▸ **What is needed**
Omit all pictures. Reproduce exactly the lines from the first line of the records below through the line with "different time points".

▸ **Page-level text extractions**
┄┄┄┄┄┄┄┄┄┄

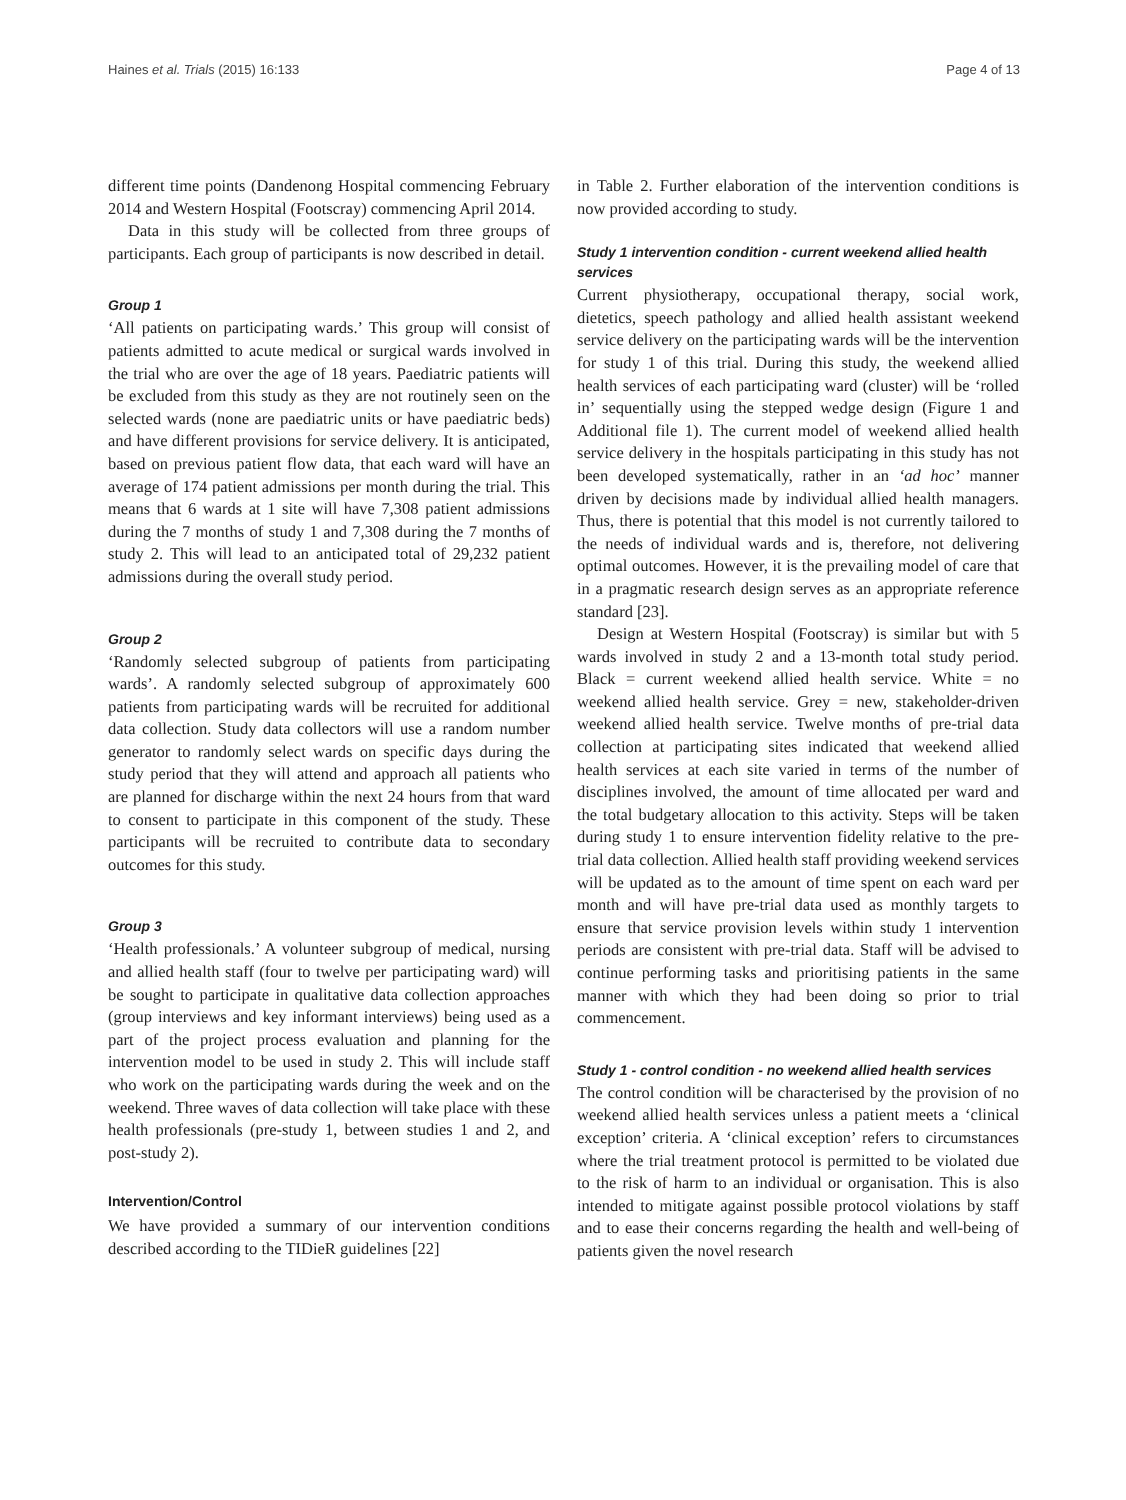Haines et al. Trials (2015) 16:133 Page 4 of 13
different time points (Dandenong Hospital commencing February 2014 and Western Hospital (Footscray) commencing April 2014.
Data in this study will be collected from three groups of participants. Each group of participants is now described in detail.
Group 1
‘All patients on participating wards.’ This group will consist of patients admitted to acute medical or surgical wards involved in the trial who are over the age of 18 years. Paediatric patients will be excluded from this study as they are not routinely seen on the selected wards (none are paediatric units or have paediatric beds) and have different provisions for service delivery. It is anticipated, based on previous patient flow data, that each ward will have an average of 174 patient admissions per month during the trial. This means that 6 wards at 1 site will have 7,308 patient admissions during the 7 months of study 1 and 7,308 during the 7 months of study 2. This will lead to an anticipated total of 29,232 patient admissions during the overall study period.
Group 2
‘Randomly selected subgroup of patients from participating wards’. A randomly selected subgroup of approximately 600 patients from participating wards will be recruited for additional data collection. Study data collectors will use a random number generator to randomly select wards on specific days during the study period that they will attend and approach all patients who are planned for discharge within the next 24 hours from that ward to consent to participate in this component of the study. These participants will be recruited to contribute data to secondary outcomes for this study.
Group 3
‘Health professionals.’ A volunteer subgroup of medical, nursing and allied health staff (four to twelve per participating ward) will be sought to participate in qualitative data collection approaches (group interviews and key informant interviews) being used as a part of the project process evaluation and planning for the intervention model to be used in study 2. This will include staff who work on the participating wards during the week and on the weekend. Three waves of data collection will take place with these health professionals (pre-study 1, between studies 1 and 2, and post-study 2).
Intervention/Control
We have provided a summary of our intervention conditions described according to the TIDieR guidelines [22]
in Table 2. Further elaboration of the intervention conditions is now provided according to study.
Study 1 intervention condition - current weekend allied health services
Current physiotherapy, occupational therapy, social work, dietetics, speech pathology and allied health assistant weekend service delivery on the participating wards will be the intervention for study 1 of this trial. During this study, the weekend allied health services of each participating ward (cluster) will be ‘rolled in’ sequentially using the stepped wedge design (Figure 1 and Additional file 1). The current model of weekend allied health service delivery in the hospitals participating in this study has not been developed systematically, rather in an ‘ad hoc’ manner driven by decisions made by individual allied health managers. Thus, there is potential that this model is not currently tailored to the needs of individual wards and is, therefore, not delivering optimal outcomes. However, it is the prevailing model of care that in a pragmatic research design serves as an appropriate reference standard [23].
Design at Western Hospital (Footscray) is similar but with 5 wards involved in study 2 and a 13-month total study period. Black = current weekend allied health service. White = no weekend allied health service. Grey = new, stakeholder-driven weekend allied health service. Twelve months of pre-trial data collection at participating sites indicated that weekend allied health services at each site varied in terms of the number of disciplines involved, the amount of time allocated per ward and the total budgetary allocation to this activity. Steps will be taken during study 1 to ensure intervention fidelity relative to the pre-trial data collection. Allied health staff providing weekend services will be updated as to the amount of time spent on each ward per month and will have pre-trial data used as monthly targets to ensure that service provision levels within study 1 intervention periods are consistent with pre-trial data. Staff will be advised to continue performing tasks and prioritising patients in the same manner with which they had been doing so prior to trial commencement.
Study 1 - control condition - no weekend allied health services
The control condition will be characterised by the provision of no weekend allied health services unless a patient meets a ‘clinical exception’ criteria. A ‘clinical exception’ refers to circumstances where the trial treatment protocol is permitted to be violated due to the risk of harm to an individual or organisation. This is also intended to mitigate against possible protocol violations by staff and to ease their concerns regarding the health and well-being of patients given the novel research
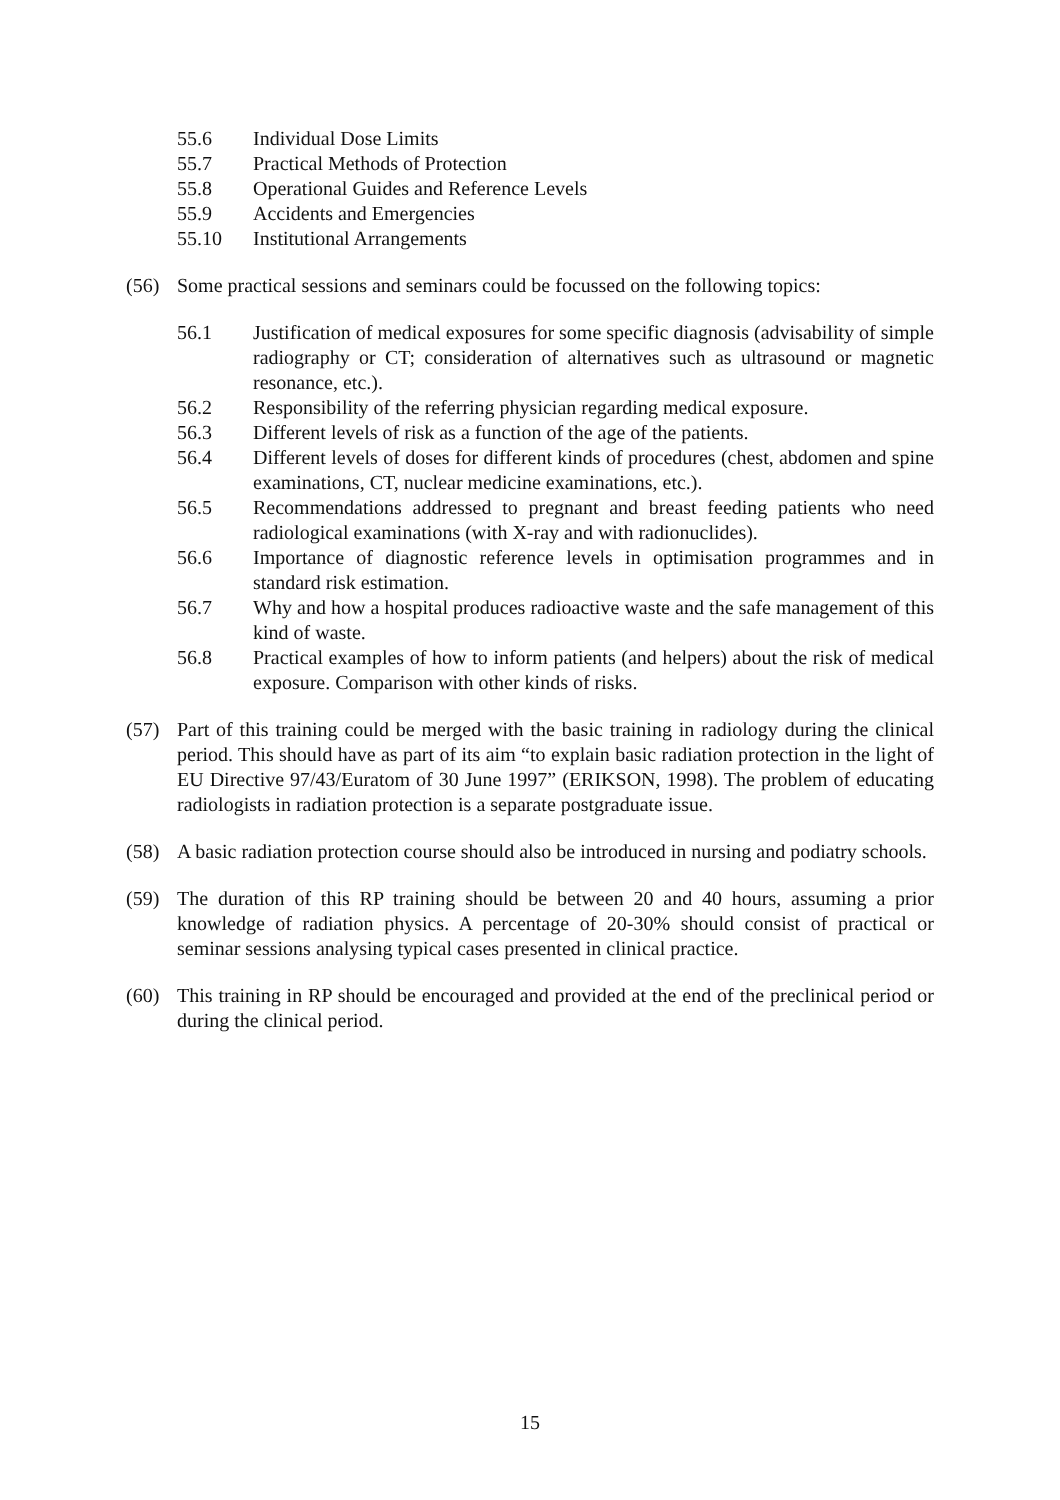55.6 Individual Dose Limits
55.7 Practical Methods of Protection
55.8 Operational Guides and Reference Levels
55.9 Accidents and Emergencies
55.10 Institutional Arrangements
(56) Some practical sessions and seminars could be focussed on the following topics:
56.1 Justification of medical exposures for some specific diagnosis (advisability of simple radiography or CT; consideration of alternatives such as ultrasound or magnetic resonance, etc.).
56.2 Responsibility of the referring physician regarding medical exposure.
56.3 Different levels of risk as a function of the age of the patients.
56.4 Different levels of doses for different kinds of procedures (chest, abdomen and spine examinations, CT, nuclear medicine examinations, etc.).
56.5 Recommendations addressed to pregnant and breast feeding patients who need radiological examinations (with X-ray and with radionuclides).
56.6 Importance of diagnostic reference levels in optimisation programmes and in standard risk estimation.
56.7 Why and how a hospital produces radioactive waste and the safe management of this kind of waste.
56.8 Practical examples of how to inform patients (and helpers) about the risk of medical exposure. Comparison with other kinds of risks.
(57) Part of this training could be merged with the basic training in radiology during the clinical period. This should have as part of its aim “to explain basic radiation protection in the light of EU Directive 97/43/Euratom of 30 June 1997” (ERIKSON, 1998). The problem of educating radiologists in radiation protection is a separate postgraduate issue.
(58) A basic radiation protection course should also be introduced in nursing and podiatry schools.
(59) The duration of this RP training should be between 20 and 40 hours, assuming a prior knowledge of radiation physics. A percentage of 20-30% should consist of practical or seminar sessions analysing typical cases presented in clinical practice.
(60) This training in RP should be encouraged and provided at the end of the preclinical period or during the clinical period.
15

┄┄┄┄┄┄┄┄┄┄

▸ **Response**
Haines et al. Trials (2015) 16:133 Page 4 of 13
different time points (Dandenong Hospital commencing February 2014 and Western Hospital (Footscray) commencing April 2014.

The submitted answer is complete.